Why did you guys meet again? What did you two talk about? Did she say she still loved you??

 

Why did you wait so long? (6 months is kind of long for me) Are you feeling like this because she's engaged?? Would you feel the same if she wasn't?

Posted

Yikes. First of all, I would not think of this as trying to win her back. I understand wanting her to know how you feel before she's a married woman and you worry she might be making a mistake, but consider what Philosoraptor said. If she is happy, there is no place for you to meddle in her affairs.

 

It'd be nice if there were a way for her to know how you feel without it coming across like you are trying to win her over, but unfortunately I don't think that's possible. If you do decide to contact her, and I think that is a very dicey decision, keep it extremely simple and non-offensive. If you have a letter written, give it at least 2-3 days before going through sending it if possible. Oftentimes what sounds good the moment you write it can sound nuts before long.

*Collected material*:

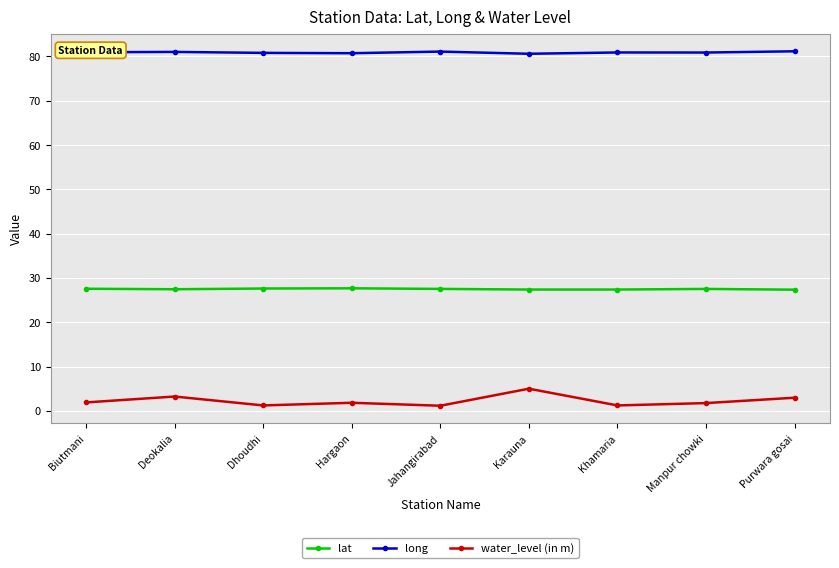

Which series changed the most between Karauna and Purwara gosai?

water_level (in m)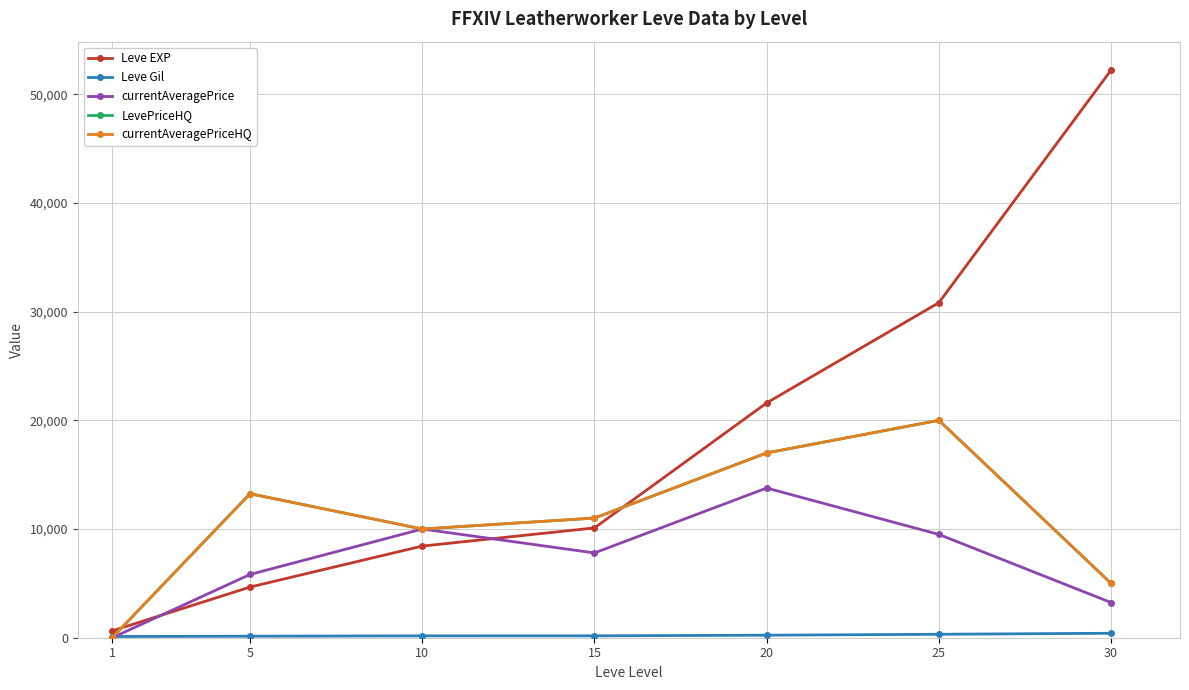

At which label is Leve EXP closest to 26425?

25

*Activities*:
(1) How long does the forum advice about contacting an engaged ex suggest letting a written letter sit before sending it?
(2) Continue the forum advice about contacting an engaged ex from its last sentence.

*Task-by-task outputs*:
(1) At least 2-3 days.

(2)
The only right way to do it, (if there was one) would be to communicate with her in a way the guy could respect when he finds out about it. You've lost the right to contact her in private. If it were me I would simply tell her congratulations, she's a good woman and you wish her the best. You have no place to ask about the guy, wonder about she is being treated, nothing. You wish her well and leave it at that, never initiate contact again. Even still I think that could be seen as disrespectful and manipulative.

 

The most important lessons are learned the hardest. What you have learned from this will only benefit you in the future.

Posted
I think she has the mindset that she should have been married by then. I genuinely believe, as do other friends, that she accepted because she thinks time is running out.

 

Her choices are, well, hers. Don't try to fix her...IMHO, leave her alone.